Architecture And Design . Flashcards
What are the three main goals of information security?
- Confidentiality
- Integrity
- Availability
_______ prevents unauthorized disclosure.
Confidentiality
_______ prevents unauthorized alteration.
Integrity
_______ ensures authorized access.
Availability
Security activities must be aligned with…
- Business Strategy
- Mission
- Goals
- Objectives
(T/F)?
True!
What kind of planning is required with the alignment of security activities?
- Strategic
- Tactical
- Operational
Security _______ provide templates for security activities.
Frameworks
COBIT, NIST, CSF, and ISO 27001/2 are examples of security frameworks (T/F)?
True!
Due _____ is taking reasonable steps to protect the interest of the organization.
Care
Due _______ ensures those steps are carried out.
Diligence
What four things carry out security governance?
- Policies
- Standards
- Procedures
- Guidelines
This Security Governance…
States high-level objectives and is a MANDATORY COMPLIANCE.
Policies
This Security Governance…
States detailed technical requirements and is a MANDATORY COMPLIANCE.
Standards
This Security Governance…
Provides step-by-step processes and is a MANDATORY COMPLIANCE.
Procedures
This Security Governance…
Offers advice and best practices and is an OPTIONAL COMPLIANCE.
Guidelines
Security baselines such as NIST SP800-53, provides standardized set of controls that an organization may use as a benchmark (T/F)?
True!
An organization would typically adopt a baseline standard wholesale (T/F)?
False!
- They would tailor a baseline to meet their specific security requirements instead.

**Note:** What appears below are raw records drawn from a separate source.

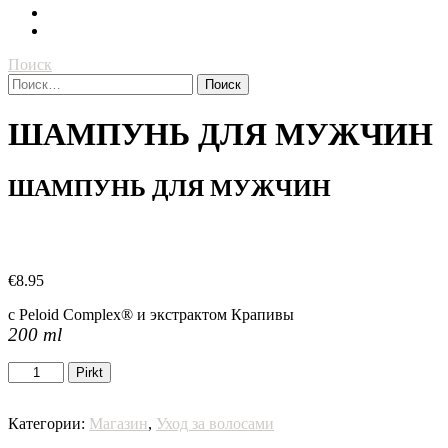
Поиск
Найти:
ШАМПУНЬ ДЛЯ МУЖЧИН
ШАМПУНЬ ДЛЯ МУЖЧИН
€
8.95
с Peloid Complex® и экстрактом Крапивы
200 ml
Количество
Pirkt
товара
ШАМПУНЬ
ДЛЯ
Категории:
Магазин
,
Уход за волосами
МУЖЧИН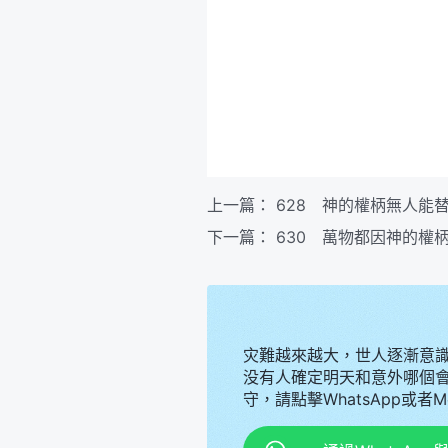
上一篇：
628 神的權柄無人能
下一篇：
630 萬物都因神的權
灾難越來越大，世人逐漸意
没有人確定明天和意外哪個
守，請點擊WhatsApp或者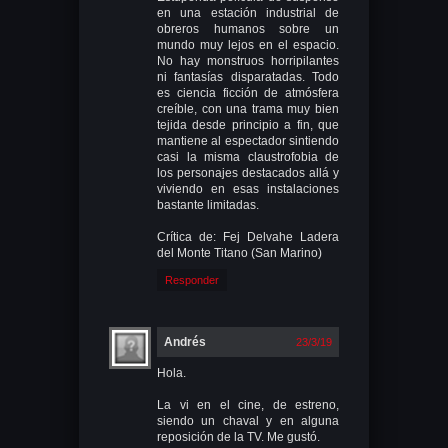
en una estación industrial de
obreros humanos sobre un
mundo muy lejos en el espacio.
No hay monstruos horripilantes
ni fantasías disparatadas. Todo
es ciencia ficción de atmósfera
creíble, con una trama muy bien
tejida desde principio a fin, que
mantiene al espectador sintiendo
casi la misma claustrofobia de
los personajes destacados allá y
viviendo en esas instalaciones
bastante limitadas.
Crítica de: Fej Delvahe Ladera
del Monte Titano (San Marino)
Responder
Andrés
23/3/19
Hola.
La vi en el cine, de estreno,
siendo un chaval y en alguna
reposición de la TV. Me gustó.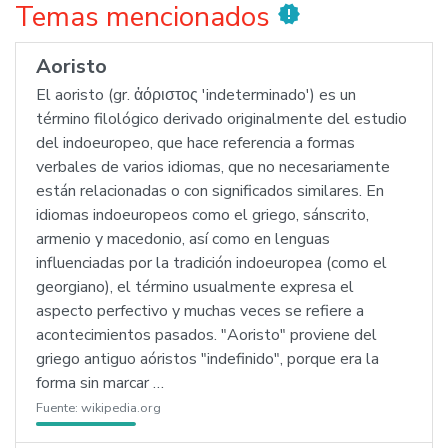
Temas mencionados
new_releases
Aoristo
El aoristo (gr. ἀόριστος 'indeterminado') es un
término filológico derivado originalmente del estudio
del indoeuropeo, que hace referencia a formas
verbales de varios idiomas, que no necesariamente
están relacionadas o con significados similares. En
idiomas indoeuropeos como el griego, sánscrito,
armenio y macedonio, así como en lenguas
influenciadas por la tradición indoeuropea (como el
georgiano), el término usualmente expresa el
aspecto perfectivo y muchas veces se refiere a
acontecimientos pasados. "Aoristo" proviene del
griego antiguo aóristos "indefinido", porque era la
forma sin marcar …
Fuente:
wikipedia.org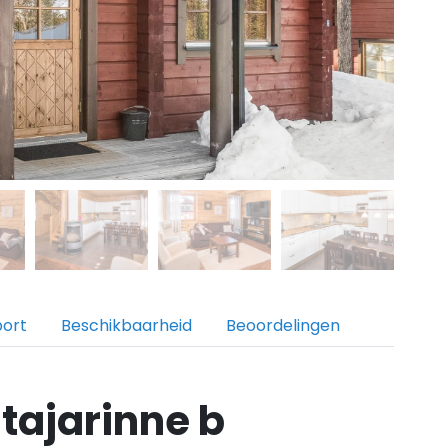
port
Beschikbaarheid
Beoordelingen
tajarinne b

What does the principle of defense-in-depth say?
Organizations should use a variety of overlapping security controls to prevent against the failure of a single control.
When designing overlapping controls, strive for _______ of vendors and control types.
Diversity
What are the three most common zones that firewall deployment topologies use?
- a trusted intranet
- an untrusted Internet
- demilitarized zone (DMZ)
- These networks are often created using a triple-homed firewall.
When managing security of a system, what operating system security principles do you have to keep in mind?
- Disable unnecessary services and applications.
- Close unneeded network ports.
- Disable default accounts and passwords.
- Apply all security patches.
When developing new systems, organizations move them through a four-stage process using different environments, what are they?
- Development - environments where developers create and modify the system.
- Test - environments where the system is tested. If flaws are discovered, it is returned to development.
- Staging - environments are where approved code is placed, awaiting release to production.
- Production - environments contain systems that are currently serving customer needs.